INews.id, Jurnalis · Minggu 29 Maret 2020 12:27 WIB
https: img.okezone.com content 2020 03 29 87 2190707 mobil-tidak-dipakai-berhari-hari-ini-yang-harus-anda-perhatikan-7Gx6RAUSyT.jpeg Ilustrasi (Foto: Ist)

JAKARTA - Bagi pemilik mobil, kebijakan physical distancing pasti mengharuskan Anda untuk tidak menggunakan mobil dalam beberapa waktu. Pemerintah telah menerapkan kebijakan bekerja, belajar, dan beribadah dari rumah untuk mengurangi angka penyebaran virus corona (COVID-19) di Indonesia.

Meskipun demikian, Anda perlu untuk memperhatikan kondisi mobil, apalagi saat tidak dipakai berhari-hari. Pemilik bengkel mobil Rafli Auto Cars Depok, Rafli Ferdian mengatakan, hal paling sering terjadi ketika mobil didiamkan dalam waktu lama atau tidak dipanaskan berisiko masalah pada baterai atau aki.

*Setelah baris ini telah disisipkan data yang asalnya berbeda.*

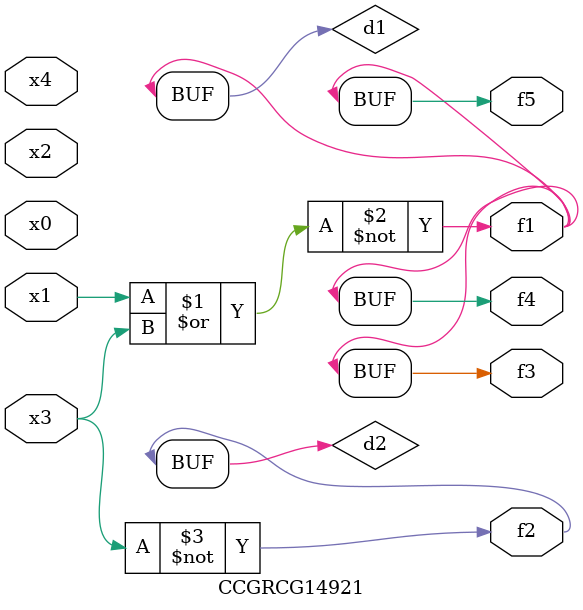
<source format=v>
module CCGRCG14921(
	input x0, x1, x2, x3, x4,
	output f1, f2, f3, f4, f5
);

	wire d1, d2;

	nor (d1, x1, x3);
	not (d2, x3);
	assign f1 = d1;
	assign f2 = d2;
	assign f3 = d1;
	assign f4 = d1;
	assign f5 = d1;
endmodule

</source>
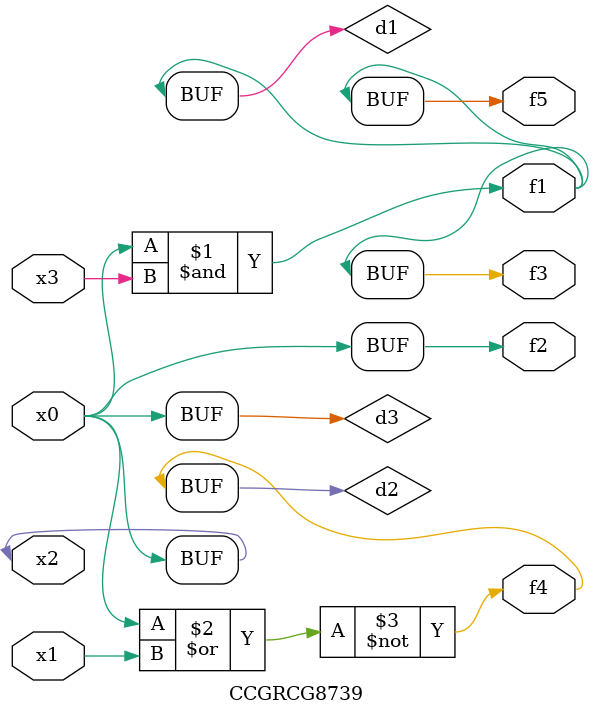
<source format=v>
module CCGRCG8739(
	input x0, x1, x2, x3,
	output f1, f2, f3, f4, f5
);

	wire d1, d2, d3;

	and (d1, x2, x3);
	nor (d2, x0, x1);
	buf (d3, x0, x2);
	assign f1 = d1;
	assign f2 = d3;
	assign f3 = d1;
	assign f4 = d2;
	assign f5 = d1;
endmodule

</source>
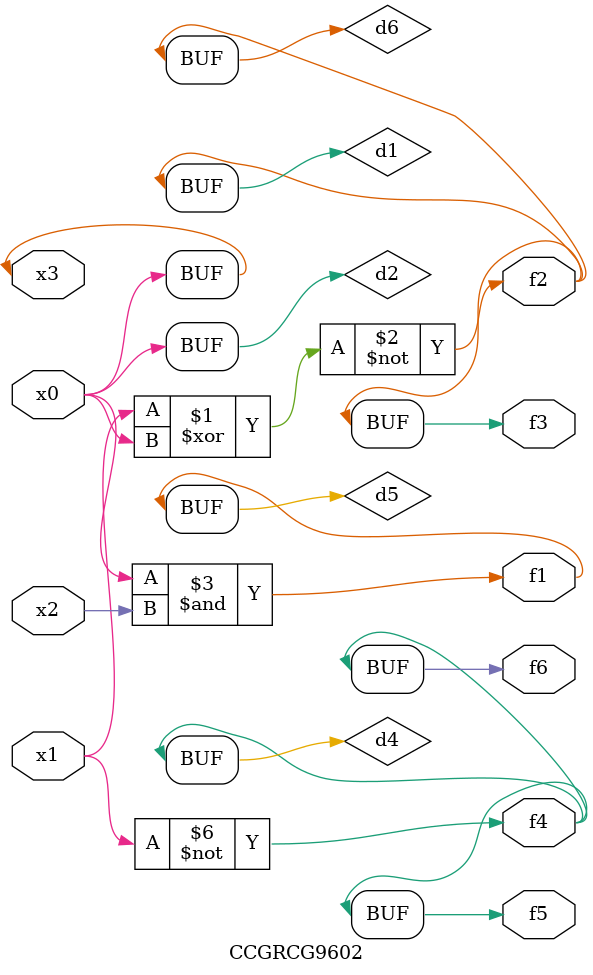
<source format=v>
module CCGRCG9602(
	input x0, x1, x2, x3,
	output f1, f2, f3, f4, f5, f6
);

	wire d1, d2, d3, d4, d5, d6;

	xnor (d1, x1, x3);
	buf (d2, x0, x3);
	nand (d3, x0, x2);
	not (d4, x1);
	nand (d5, d3);
	or (d6, d1);
	assign f1 = d5;
	assign f2 = d6;
	assign f3 = d6;
	assign f4 = d4;
	assign f5 = d4;
	assign f6 = d4;
endmodule

</source>
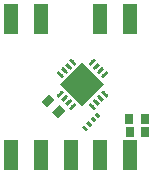
<source format=gbr>
G04 EAGLE Gerber X2 export*
%TF.Part,Single*%
%TF.FileFunction,Paste,Bot*%
%TF.FilePolarity,Positive*%
%TF.GenerationSoftware,Autodesk,EAGLE,9.0.1*%
%TF.CreationDate,2018-12-20T16:05:16Z*%
G75*
%MOMM*%
%FSLAX34Y34*%
%LPD*%
%AMOC8*
5,1,8,0,0,1.08239X$1,22.5*%
G01*
%ADD10C,0.062500*%
%ADD11R,2.600000X2.600000*%
%ADD12R,0.700000X0.900000*%
%ADD13R,1.270000X2.540000*%
%ADD14R,0.280000X0.430000*%


D10*
X6995Y-16375D02*
X10795Y-20175D01*
X9469Y-21501D01*
X5669Y-17701D01*
X6995Y-16375D01*
X8845Y-20877D02*
X10093Y-20877D01*
X10717Y-20253D02*
X8221Y-20253D01*
X7597Y-19629D02*
X10249Y-19629D01*
X9625Y-19005D02*
X6973Y-19005D01*
X6349Y-18381D02*
X9001Y-18381D01*
X8377Y-17757D02*
X5725Y-17757D01*
X6237Y-17133D02*
X7753Y-17133D01*
X7129Y-16509D02*
X6861Y-16509D01*
X10530Y-12840D02*
X14330Y-16640D01*
X13004Y-17966D01*
X9204Y-14166D01*
X10530Y-12840D01*
X12380Y-17342D02*
X13628Y-17342D01*
X14252Y-16718D02*
X11756Y-16718D01*
X11132Y-16094D02*
X13784Y-16094D01*
X13160Y-15470D02*
X10508Y-15470D01*
X9884Y-14846D02*
X12536Y-14846D01*
X11912Y-14222D02*
X9260Y-14222D01*
X9772Y-13598D02*
X11288Y-13598D01*
X10664Y-12974D02*
X10396Y-12974D01*
X14066Y-9304D02*
X17866Y-13104D01*
X16540Y-14430D01*
X12740Y-10630D01*
X14066Y-9304D01*
X15916Y-13806D02*
X17164Y-13806D01*
X17788Y-13182D02*
X15292Y-13182D01*
X14668Y-12558D02*
X17320Y-12558D01*
X16696Y-11934D02*
X14044Y-11934D01*
X13420Y-11310D02*
X16072Y-11310D01*
X15448Y-10686D02*
X12796Y-10686D01*
X13308Y-10062D02*
X14824Y-10062D01*
X14200Y-9438D02*
X13932Y-9438D01*
X17601Y-5769D02*
X21401Y-9569D01*
X20075Y-10895D01*
X16275Y-7095D01*
X17601Y-5769D01*
X19451Y-10271D02*
X20699Y-10271D01*
X21323Y-9647D02*
X18827Y-9647D01*
X18203Y-9023D02*
X20855Y-9023D01*
X20231Y-8399D02*
X17579Y-8399D01*
X16955Y-7775D02*
X19607Y-7775D01*
X18983Y-7151D02*
X16331Y-7151D01*
X16843Y-6527D02*
X18359Y-6527D01*
X17735Y-5903D02*
X17467Y-5903D01*
X-16075Y6695D02*
X-19875Y10495D01*
X-16075Y6695D02*
X-17401Y5369D01*
X-21201Y9169D01*
X-19875Y10495D01*
X-18025Y5993D02*
X-16777Y5993D01*
X-16153Y6617D02*
X-18649Y6617D01*
X-19273Y7241D02*
X-16621Y7241D01*
X-17245Y7865D02*
X-19897Y7865D01*
X-20521Y8489D02*
X-17869Y8489D01*
X-18493Y9113D02*
X-21145Y9113D01*
X-20633Y9737D02*
X-19117Y9737D01*
X-19741Y10361D02*
X-20009Y10361D01*
X-16340Y14030D02*
X-12540Y10230D01*
X-13866Y8904D01*
X-17666Y12704D01*
X-16340Y14030D01*
X-14490Y9528D02*
X-13242Y9528D01*
X-12618Y10152D02*
X-15114Y10152D01*
X-15738Y10776D02*
X-13086Y10776D01*
X-13710Y11400D02*
X-16362Y11400D01*
X-16986Y12024D02*
X-14334Y12024D01*
X-14958Y12648D02*
X-17610Y12648D01*
X-17098Y13272D02*
X-15582Y13272D01*
X-16206Y13896D02*
X-16474Y13896D01*
X-12804Y17566D02*
X-9004Y13766D01*
X-10330Y12440D01*
X-14130Y16240D01*
X-12804Y17566D01*
X-10954Y13064D02*
X-9706Y13064D01*
X-9082Y13688D02*
X-11578Y13688D01*
X-12202Y14312D02*
X-9550Y14312D01*
X-10174Y14936D02*
X-12826Y14936D01*
X-13450Y15560D02*
X-10798Y15560D01*
X-11422Y16184D02*
X-14074Y16184D01*
X-13562Y16808D02*
X-12046Y16808D01*
X-12670Y17432D02*
X-12938Y17432D01*
X-9269Y21101D02*
X-5469Y17301D01*
X-6795Y15975D01*
X-10595Y19775D01*
X-9269Y21101D01*
X-7419Y16599D02*
X-6171Y16599D01*
X-5547Y17223D02*
X-8043Y17223D01*
X-8667Y17847D02*
X-6015Y17847D01*
X-6639Y18471D02*
X-9291Y18471D01*
X-9915Y19095D02*
X-7263Y19095D01*
X-7887Y19719D02*
X-10539Y19719D01*
X-10027Y20343D02*
X-8511Y20343D01*
X-9135Y20967D02*
X-9403Y20967D01*
X6995Y15975D02*
X10795Y19775D01*
X6995Y15975D02*
X5669Y17301D01*
X9469Y21101D01*
X10795Y19775D01*
X7619Y16599D02*
X6371Y16599D01*
X5747Y17223D02*
X8243Y17223D01*
X8867Y17847D02*
X6215Y17847D01*
X6839Y18471D02*
X9491Y18471D01*
X10115Y19095D02*
X7463Y19095D01*
X8087Y19719D02*
X10739Y19719D01*
X10227Y20343D02*
X8711Y20343D01*
X9335Y20967D02*
X9603Y20967D01*
X14330Y16240D02*
X10530Y12440D01*
X9204Y13766D01*
X13004Y17566D01*
X14330Y16240D01*
X11154Y13064D02*
X9906Y13064D01*
X9282Y13688D02*
X11778Y13688D01*
X12402Y14312D02*
X9750Y14312D01*
X10374Y14936D02*
X13026Y14936D01*
X13650Y15560D02*
X10998Y15560D01*
X11622Y16184D02*
X14274Y16184D01*
X13762Y16808D02*
X12246Y16808D01*
X12870Y17432D02*
X13138Y17432D01*
X17866Y12704D02*
X14066Y8904D01*
X12740Y10230D01*
X16540Y14030D01*
X17866Y12704D01*
X14690Y9528D02*
X13442Y9528D01*
X12818Y10152D02*
X15314Y10152D01*
X15938Y10776D02*
X13286Y10776D01*
X13910Y11400D02*
X16562Y11400D01*
X17186Y12024D02*
X14534Y12024D01*
X15158Y12648D02*
X17810Y12648D01*
X17298Y13272D02*
X15782Y13272D01*
X16406Y13896D02*
X16674Y13896D01*
X20075Y10495D02*
X16275Y6695D01*
X20075Y10495D02*
X21401Y9169D01*
X17601Y5369D01*
X16275Y6695D01*
X16977Y5993D02*
X18225Y5993D01*
X18849Y6617D02*
X16353Y6617D01*
X16821Y7241D02*
X19473Y7241D01*
X20097Y7865D02*
X17445Y7865D01*
X18069Y8489D02*
X20721Y8489D01*
X21345Y9113D02*
X18693Y9113D01*
X19317Y9737D02*
X20833Y9737D01*
X20209Y10361D02*
X19941Y10361D01*
X-16075Y-7095D02*
X-19875Y-10895D01*
X-21201Y-9569D01*
X-17401Y-5769D01*
X-16075Y-7095D01*
X-19251Y-10271D02*
X-20499Y-10271D01*
X-21123Y-9647D02*
X-18627Y-9647D01*
X-18003Y-9023D02*
X-20655Y-9023D01*
X-20031Y-8399D02*
X-17379Y-8399D01*
X-16755Y-7775D02*
X-19407Y-7775D01*
X-18783Y-7151D02*
X-16131Y-7151D01*
X-16643Y-6527D02*
X-18159Y-6527D01*
X-17535Y-5903D02*
X-17267Y-5903D01*
X-12540Y-10630D02*
X-16340Y-14430D01*
X-17666Y-13104D01*
X-13866Y-9304D01*
X-12540Y-10630D01*
X-15716Y-13806D02*
X-16964Y-13806D01*
X-17588Y-13182D02*
X-15092Y-13182D01*
X-14468Y-12558D02*
X-17120Y-12558D01*
X-16496Y-11934D02*
X-13844Y-11934D01*
X-13220Y-11310D02*
X-15872Y-11310D01*
X-15248Y-10686D02*
X-12596Y-10686D01*
X-13108Y-10062D02*
X-14624Y-10062D01*
X-14000Y-9438D02*
X-13732Y-9438D01*
X-9004Y-14166D02*
X-12804Y-17966D01*
X-14130Y-16640D01*
X-10330Y-12840D01*
X-9004Y-14166D01*
X-12180Y-17342D02*
X-13428Y-17342D01*
X-14052Y-16718D02*
X-11556Y-16718D01*
X-10932Y-16094D02*
X-13584Y-16094D01*
X-12960Y-15470D02*
X-10308Y-15470D01*
X-9684Y-14846D02*
X-12336Y-14846D01*
X-11712Y-14222D02*
X-9060Y-14222D01*
X-9572Y-13598D02*
X-11088Y-13598D01*
X-10464Y-12974D02*
X-10196Y-12974D01*
X-6795Y-16375D02*
X-10595Y-20175D01*
X-6795Y-16375D02*
X-5469Y-17701D01*
X-9269Y-21501D01*
X-10595Y-20175D01*
X-9893Y-20877D02*
X-8645Y-20877D01*
X-8021Y-20253D02*
X-10517Y-20253D01*
X-10049Y-19629D02*
X-7397Y-19629D01*
X-6773Y-19005D02*
X-9425Y-19005D01*
X-8801Y-18381D02*
X-6149Y-18381D01*
X-5525Y-17757D02*
X-8177Y-17757D01*
X-7553Y-17133D02*
X-6037Y-17133D01*
X-6661Y-16509D02*
X-6929Y-16509D01*
D11*
G36*
X100Y18184D02*
X18484Y-200D01*
X100Y-18584D01*
X-18284Y-200D01*
X100Y18184D01*
G37*
D12*
X40300Y-29900D03*
X53300Y-29900D03*
X40400Y-40900D03*
X53400Y-40900D03*
G36*
X-18697Y-17940D02*
X-13748Y-22889D01*
X-20111Y-29252D01*
X-25060Y-24303D01*
X-18697Y-17940D01*
G37*
G36*
X-27889Y-8748D02*
X-22940Y-13697D01*
X-29303Y-20060D01*
X-34252Y-15111D01*
X-27889Y-8748D01*
G37*
D13*
X-34700Y-60200D03*
X-59900Y-60200D03*
X-9500Y-60200D03*
X15700Y-60200D03*
X40900Y-60200D03*
X-34700Y55000D03*
X-59900Y55000D03*
X15700Y55000D03*
X40900Y55000D03*
D14*
G36*
X3693Y-33567D02*
X5673Y-31587D01*
X8713Y-34627D01*
X6733Y-36607D01*
X3693Y-33567D01*
G37*
G36*
X87Y-37173D02*
X2067Y-35193D01*
X5107Y-38233D01*
X3127Y-40213D01*
X87Y-37173D01*
G37*
G36*
X10993Y-26067D02*
X12973Y-24087D01*
X16013Y-27127D01*
X14033Y-29107D01*
X10993Y-26067D01*
G37*
G36*
X7387Y-29673D02*
X9367Y-27693D01*
X12407Y-30733D01*
X10427Y-32713D01*
X7387Y-29673D01*
G37*
M02*

</source>
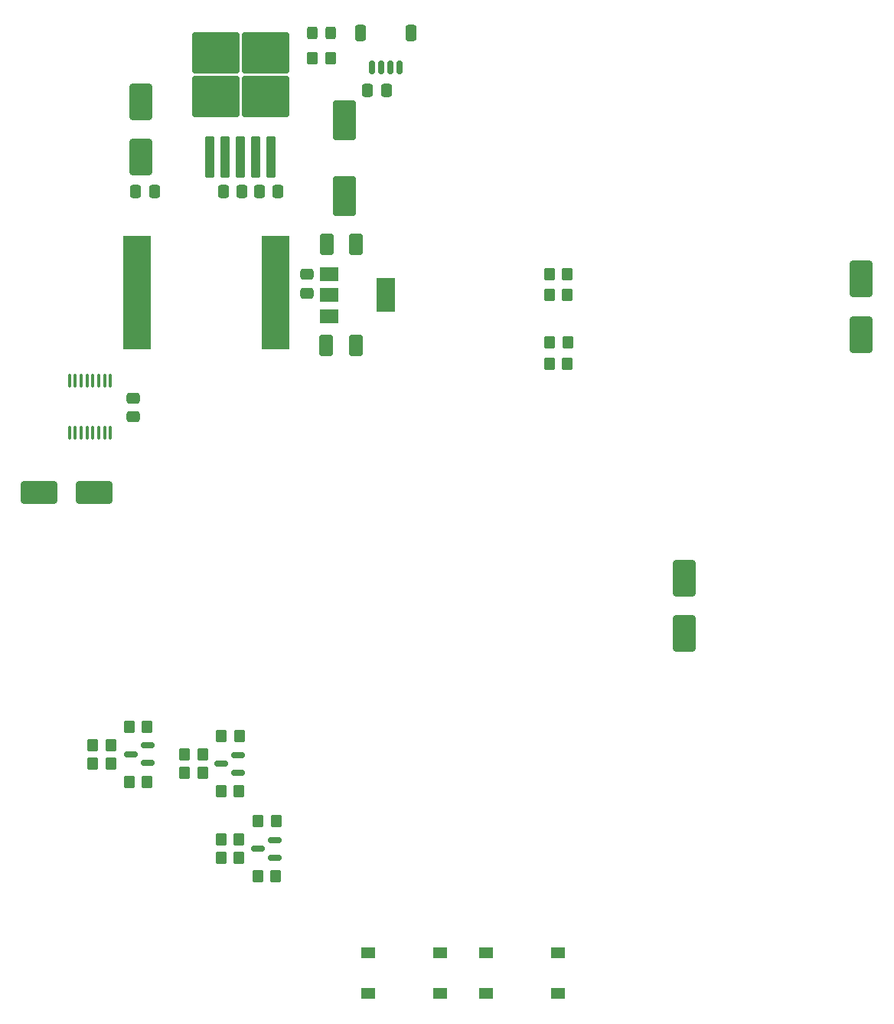
<source format=gtp>
G04 #@! TF.GenerationSoftware,KiCad,Pcbnew,7.0.10-7.0.10~ubuntu23.10.1*
G04 #@! TF.CreationDate,2024-01-06T16:48:24+01:00*
G04 #@! TF.ProjectId,valiant-turtle-2,76616c69-616e-4742-9d74-7572746c652d,rev?*
G04 #@! TF.SameCoordinates,Original*
G04 #@! TF.FileFunction,Paste,Top*
G04 #@! TF.FilePolarity,Positive*
%FSLAX46Y46*%
G04 Gerber Fmt 4.6, Leading zero omitted, Abs format (unit mm)*
G04 Created by KiCad (PCBNEW 7.0.10-7.0.10~ubuntu23.10.1) date 2024-01-06 16:48:24*
%MOMM*%
%LPD*%
G01*
G04 APERTURE LIST*
G04 Aperture macros list*
%AMRoundRect*
0 Rectangle with rounded corners*
0 $1 Rounding radius*
0 $2 $3 $4 $5 $6 $7 $8 $9 X,Y pos of 4 corners*
0 Add a 4 corners polygon primitive as box body*
4,1,4,$2,$3,$4,$5,$6,$7,$8,$9,$2,$3,0*
0 Add four circle primitives for the rounded corners*
1,1,$1+$1,$2,$3*
1,1,$1+$1,$4,$5*
1,1,$1+$1,$6,$7*
1,1,$1+$1,$8,$9*
0 Add four rect primitives between the rounded corners*
20,1,$1+$1,$2,$3,$4,$5,0*
20,1,$1+$1,$4,$5,$6,$7,0*
20,1,$1+$1,$6,$7,$8,$9,0*
20,1,$1+$1,$8,$9,$2,$3,0*%
G04 Aperture macros list end*
%ADD10RoundRect,0.250000X0.337500X0.475000X-0.337500X0.475000X-0.337500X-0.475000X0.337500X-0.475000X0*%
%ADD11RoundRect,0.250000X-1.750000X-1.000000X1.750000X-1.000000X1.750000X1.000000X-1.750000X1.000000X0*%
%ADD12RoundRect,0.250000X-0.337500X-0.475000X0.337500X-0.475000X0.337500X0.475000X-0.337500X0.475000X0*%
%ADD13RoundRect,0.250000X-0.350000X-0.450000X0.350000X-0.450000X0.350000X0.450000X-0.350000X0.450000X0*%
%ADD14RoundRect,0.250000X0.350000X0.450000X-0.350000X0.450000X-0.350000X-0.450000X0.350000X-0.450000X0*%
%ADD15RoundRect,0.250000X-1.000000X1.750000X-1.000000X-1.750000X1.000000X-1.750000X1.000000X1.750000X0*%
%ADD16RoundRect,0.250000X0.300000X-2.050000X0.300000X2.050000X-0.300000X2.050000X-0.300000X-2.050000X0*%
%ADD17RoundRect,0.250000X2.375000X-2.025000X2.375000X2.025000X-2.375000X2.025000X-2.375000X-2.025000X0*%
%ADD18R,3.150000X12.500000*%
%ADD19RoundRect,0.150000X0.150000X0.625000X-0.150000X0.625000X-0.150000X-0.625000X0.150000X-0.625000X0*%
%ADD20RoundRect,0.250000X0.350000X0.650000X-0.350000X0.650000X-0.350000X-0.650000X0.350000X-0.650000X0*%
%ADD21RoundRect,0.150000X0.587500X0.150000X-0.587500X0.150000X-0.587500X-0.150000X0.587500X-0.150000X0*%
%ADD22R,2.000000X1.500000*%
%ADD23R,2.000000X3.800000*%
%ADD24RoundRect,0.250001X-0.499999X-0.924999X0.499999X-0.924999X0.499999X0.924999X-0.499999X0.924999X0*%
%ADD25RoundRect,0.250000X1.000000X-1.950000X1.000000X1.950000X-1.000000X1.950000X-1.000000X-1.950000X0*%
%ADD26RoundRect,0.250000X1.000000X-1.750000X1.000000X1.750000X-1.000000X1.750000X-1.000000X-1.750000X0*%
%ADD27RoundRect,0.250000X-0.475000X0.337500X-0.475000X-0.337500X0.475000X-0.337500X0.475000X0.337500X0*%
%ADD28RoundRect,0.250000X0.325000X0.450000X-0.325000X0.450000X-0.325000X-0.450000X0.325000X-0.450000X0*%
%ADD29RoundRect,0.250000X0.475000X-0.337500X0.475000X0.337500X-0.475000X0.337500X-0.475000X-0.337500X0*%
%ADD30R,1.550000X1.300000*%
%ADD31RoundRect,0.100000X0.100000X-0.637500X0.100000X0.637500X-0.100000X0.637500X-0.100000X-0.637500X0*%
G04 APERTURE END LIST*
D10*
X87419000Y-51562000D03*
X85344000Y-51562000D03*
D11*
X49020000Y-96012000D03*
X55120000Y-96012000D03*
D12*
X59690000Y-62738000D03*
X61765000Y-62738000D03*
D13*
X54912000Y-123952000D03*
X56912000Y-123952000D03*
D14*
X75184000Y-138430000D03*
X73184000Y-138430000D03*
D15*
X120396000Y-105416000D03*
X120396000Y-111516000D03*
D13*
X65088000Y-127000000D03*
X67088000Y-127000000D03*
X73216000Y-132334000D03*
X75216000Y-132334000D03*
X58960000Y-121920000D03*
X60960000Y-121920000D03*
D16*
X67876000Y-58928000D03*
X69576000Y-58928000D03*
X71276000Y-58928000D03*
D17*
X68501000Y-52203000D03*
X74051000Y-52203000D03*
X68501000Y-47353000D03*
X74051000Y-47353000D03*
D16*
X72976000Y-58928000D03*
X74676000Y-58928000D03*
D18*
X59834000Y-73914000D03*
X75184000Y-73914000D03*
D19*
X88833000Y-49022000D03*
X87833000Y-49022000D03*
X86833000Y-49022000D03*
X85833000Y-49022000D03*
D20*
X90133000Y-45147000D03*
X84533000Y-45147000D03*
D21*
X60992000Y-125852000D03*
X60992000Y-123952000D03*
X59117000Y-124902000D03*
D14*
X71120000Y-129032000D03*
X69120000Y-129032000D03*
D12*
X69357000Y-62738000D03*
X71432000Y-62738000D03*
D22*
X81077000Y-71868000D03*
X81077000Y-74168000D03*
D23*
X87377000Y-74168000D03*
D22*
X81077000Y-76468000D03*
D24*
X80824000Y-68580000D03*
X84074000Y-68580000D03*
D21*
X75059000Y-136332000D03*
X75059000Y-134432000D03*
X73184000Y-135382000D03*
D25*
X82804000Y-63246000D03*
X82804000Y-54846000D03*
D12*
X73363000Y-62738000D03*
X75438000Y-62738000D03*
D14*
X107442000Y-74168000D03*
X105442000Y-74168000D03*
X81205000Y-48006000D03*
X79205000Y-48006000D03*
D13*
X105458000Y-79375000D03*
X107458000Y-79375000D03*
D26*
X60256000Y-58928000D03*
X60256000Y-52828000D03*
D13*
X69120000Y-136398000D03*
X71120000Y-136398000D03*
D27*
X59436000Y-85555000D03*
X59436000Y-87630000D03*
D28*
X81255000Y-45212000D03*
X79205000Y-45212000D03*
D13*
X69136000Y-122936000D03*
X71136000Y-122936000D03*
X54928000Y-125984000D03*
X56928000Y-125984000D03*
X69120000Y-134366000D03*
X71120000Y-134366000D03*
D21*
X70995000Y-126934000D03*
X70995000Y-125034000D03*
X69120000Y-125984000D03*
D29*
X78639000Y-73957000D03*
X78639000Y-71882000D03*
D24*
X80772000Y-79756000D03*
X84022000Y-79756000D03*
D14*
X107442000Y-71882000D03*
X105442000Y-71882000D03*
D15*
X139954000Y-72390000D03*
X139954000Y-78490000D03*
D14*
X60960000Y-128016000D03*
X58960000Y-128016000D03*
D30*
X98425000Y-146884000D03*
X106375000Y-146884000D03*
X98425000Y-151384000D03*
X106375000Y-151384000D03*
X85395000Y-146884000D03*
X93345000Y-146884000D03*
X85395000Y-151384000D03*
X93345000Y-151384000D03*
D31*
X52346000Y-89365000D03*
X52996000Y-89365000D03*
X53646000Y-89365000D03*
X54296000Y-89365000D03*
X54946000Y-89365000D03*
X55596000Y-89365000D03*
X56246000Y-89365000D03*
X56896000Y-89365000D03*
X56896000Y-83640000D03*
X56246000Y-83640000D03*
X55596000Y-83640000D03*
X54946000Y-83640000D03*
X54296000Y-83640000D03*
X53646000Y-83640000D03*
X52996000Y-83640000D03*
X52346000Y-83640000D03*
D13*
X105442000Y-81788000D03*
X107442000Y-81788000D03*
X65072000Y-124968000D03*
X67072000Y-124968000D03*
M02*

</source>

"Kalau mobil tidak didiamkan berhari-hari, kemudian saat dinyalakan agak susah, tersendat-sendat, ada kemungkinan berisiko kerusakan pada aki," ujar Rafli, saat dihubungi iNews.id, beberapa waktu lalu.

Dia menyebutkan, meski mobil tidak dipakai, usahakan selalu dipanaskan minimal lima menit. "Sebisa mungkin mobil dipanaskan beberapa waktu, jangan sampai tidak, cukup lima menit," katanya.

Tak hanya aki, mobil yang didiamkan terlalu lama juga bisa membuat tekanan angin ban berkurang. "Mobil yang lama diam di garasi, angin pada ban pasti berkurang. Ini yang sering terlupa pada pemilik mobil," ujar Rafli.

Menurutnya, komponen terparah pada mobil jika dibiarkan lama di garasi adalah terjadi korosi di tangki bahan bakar. Dampaknya bisa fatal seperti penyumbatan saluran bahan bakar dan kebocoran yang berpotensi kebakaran.

"Sebelum didiamkan lama seperti saat ini, lebih baik mobil dalam keadaan full (tangki) bensinnya agar tidak ada kejadian yang tidak diinginkan seperti dampak korosi. Jika sudah terjadi korosi, risikonya besar, bensin bisa bocor dan menimbulkan kebakaran," ujarnya.